Chemistry Professor Encourages
Interactive Reading

Science texts should respond to their readers, says Carl David, and should refuse to allow a reader to proceed until the reader has demonstrated understanding of the material.

"This is the future of technical books," he says. To learn from a technical book, he says, students must follow each step in the reasoning. If they are required to answer questions as they work through the text, he says, they will learn how to read such a book.

David, a professor of chemistry, has put his idea to the test in his graduate class on quantum mechanics. He has posted the required reading material to the Web, and students must correctly answer questions on one portion before proceeding to the next assignment.

Pam Dolan, a graduate student in chemistry, says the computer-assisted readings in David's class help her digest the material. "The computer-aided readings force one to pay attention to many of the nuts-and-bolts mathematics inherent in a rigorous study of quantum mechanics," she says. "It is easy to 'fall asleep at the wheel' while reading about these details in a traditional textbook. With Dr. David's method, you cannot gloss over derivations, because the program will not let you continue with the reading until you can prove you understand the math."

Tom Terry, an associate professor of molecular and cellular biology, has tried something similar. Last year, he also used the Web to administer quizzes on the assigned reading in one of his classes. He says students responded well to the quizzes because the approach forced them to keep up with the readings.

David also wants to change the nature of science tests. He says chemistry exams should not include multiple-choice questions and should be administered over the Internet.

Multiple-choice questions are a poor way to measure a student's understanding of science, he says, because the creator of a multiple-choice test intentionally tries to distract the student from the right answer. "They're more a test of reading than of science," he says. "Multiple-choice is intentionally deceptive."

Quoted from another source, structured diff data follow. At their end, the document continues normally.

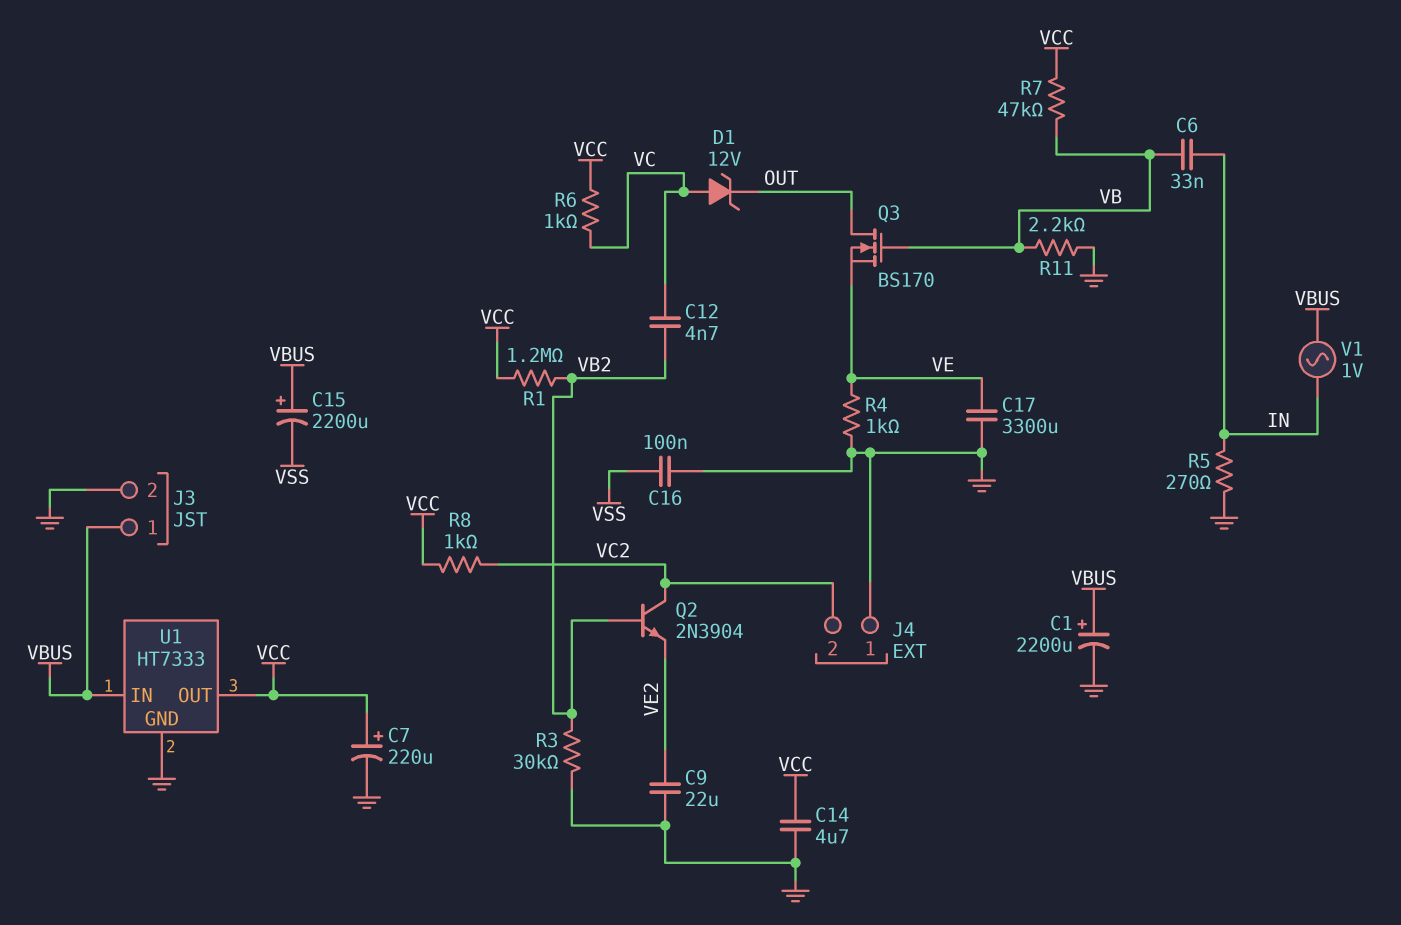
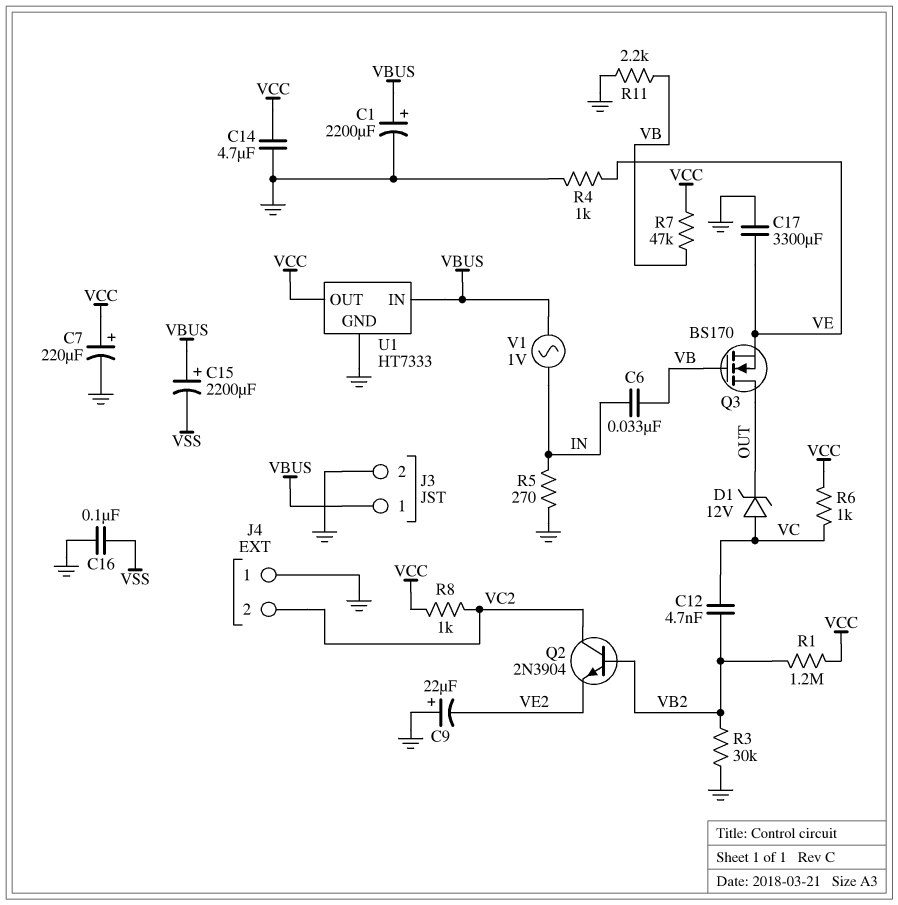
C9: 22uF (GND, VE2) -> 22uF (plus GND, minus VE2)

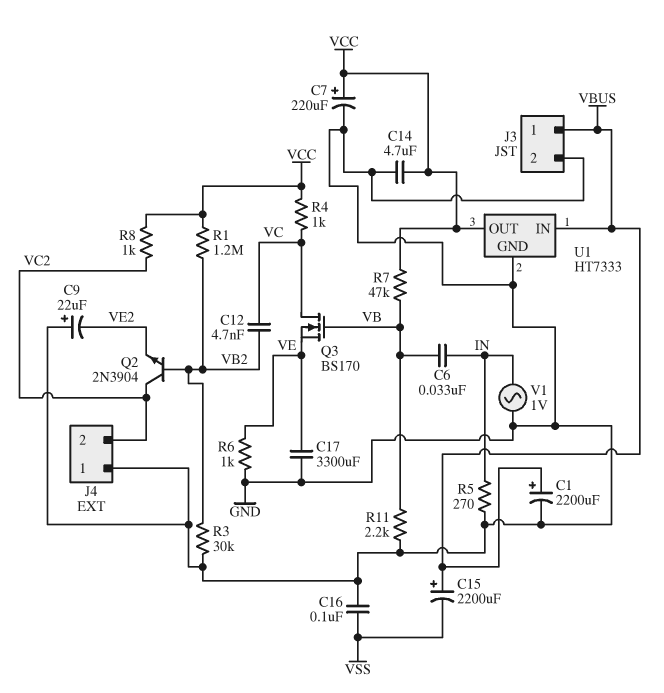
D1: zener 12V (A VC, K OUT) -> none
Q3: NMOS BS170 (G VB, D OUT, S VE) -> NMOS BS170 (G VB, D VC, S VE)
R4: 1k (GND, VE) -> 1k (VC, VCC)
R6: 1k (VC, VCC) -> 1k (GND, VE)
V1: AC 1V (IN, VBUS) -> AC 1V (GND, IN)

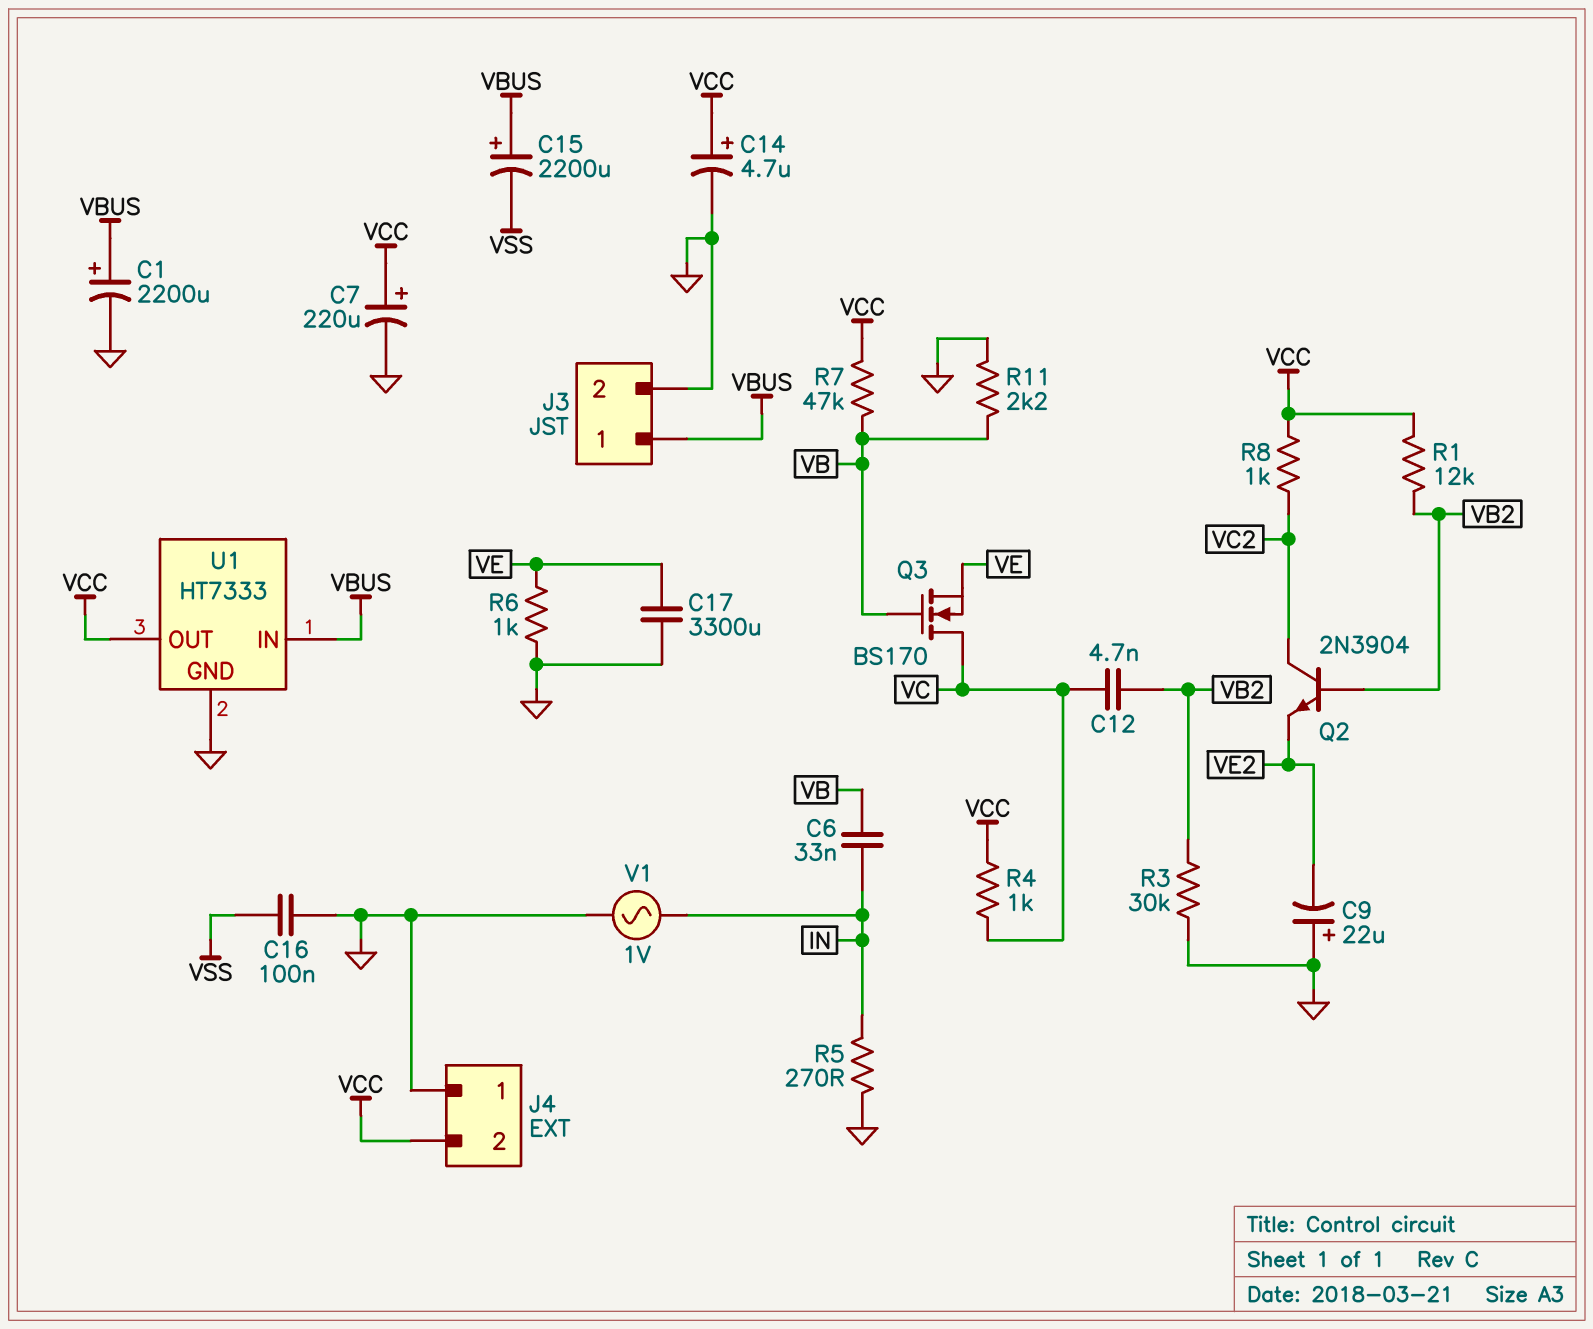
C14: 4.7uF (GND, VCC) -> 4.7uF (plus VCC, minus GND)
J4 pin 2: VC2 -> VCC
R1: 1.2M (VB2, VCC) -> 12k (VB2, VCC)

It is fairer, David says, to require the students to construct the answers themselves by doing a calculation or drawing a diagram. If a student gets the right answer, he grants full credit. If not, he grants no credit.

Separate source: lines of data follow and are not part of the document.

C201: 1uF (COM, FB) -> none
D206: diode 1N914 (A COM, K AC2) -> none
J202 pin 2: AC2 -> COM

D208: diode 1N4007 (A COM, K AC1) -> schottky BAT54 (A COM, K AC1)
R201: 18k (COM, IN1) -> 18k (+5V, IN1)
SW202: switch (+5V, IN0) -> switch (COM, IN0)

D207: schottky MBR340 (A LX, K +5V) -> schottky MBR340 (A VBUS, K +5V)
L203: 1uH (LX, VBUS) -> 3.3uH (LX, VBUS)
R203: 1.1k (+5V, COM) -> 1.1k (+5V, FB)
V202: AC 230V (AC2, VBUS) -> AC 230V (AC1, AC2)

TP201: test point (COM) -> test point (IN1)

The Internet would allow professors to make exams available whenever students are ready to take them. It also could offer students the opportunity to take an exam multiple times.

David says electronic exams are the way of the future, although there are still problems in administering exams over the Web. Currently, he says, there is no way to verify the identity of a person taking an exam over the Web, for example. "But in the future, my grandchildren will be tested this way," David says.

In the meantime, he is forging ahead with the use of computers in teaching freshman chemistry and has written hundreds of web-based homework and pre-lab problems for his chemistry courses.

Using a browser, a student can read David's problems, submit answers, and get hints. The professor's computer automatically checks each answer and responds to the student, without any human intervention.

The problems are a good way to learn the material, David says, and his students agree. "I like it because the problems he puts on the Web are like the problems he puts on tests," says Kelly McCabe, a fourth-semester math major. "It's a good way of studying."

David says the purpose of his techniques is to help students be independent thinkers. "Most of the responsibility for learning is on the students." And that, he adds, is what a university education is all about: "The point of the university," he says, "is to wean students off teaching."

David is trying to equip his students to succeed in an era when more and more knowledge is available.

"I want them to be better than I was," he says. "I want them to learn the material faster and better and then move on. The amount of knowledge is advancing, but the number of years in school is fixed."

He says he is confident students can meet the challenge: "If you raise the bar, students will respond by doing better."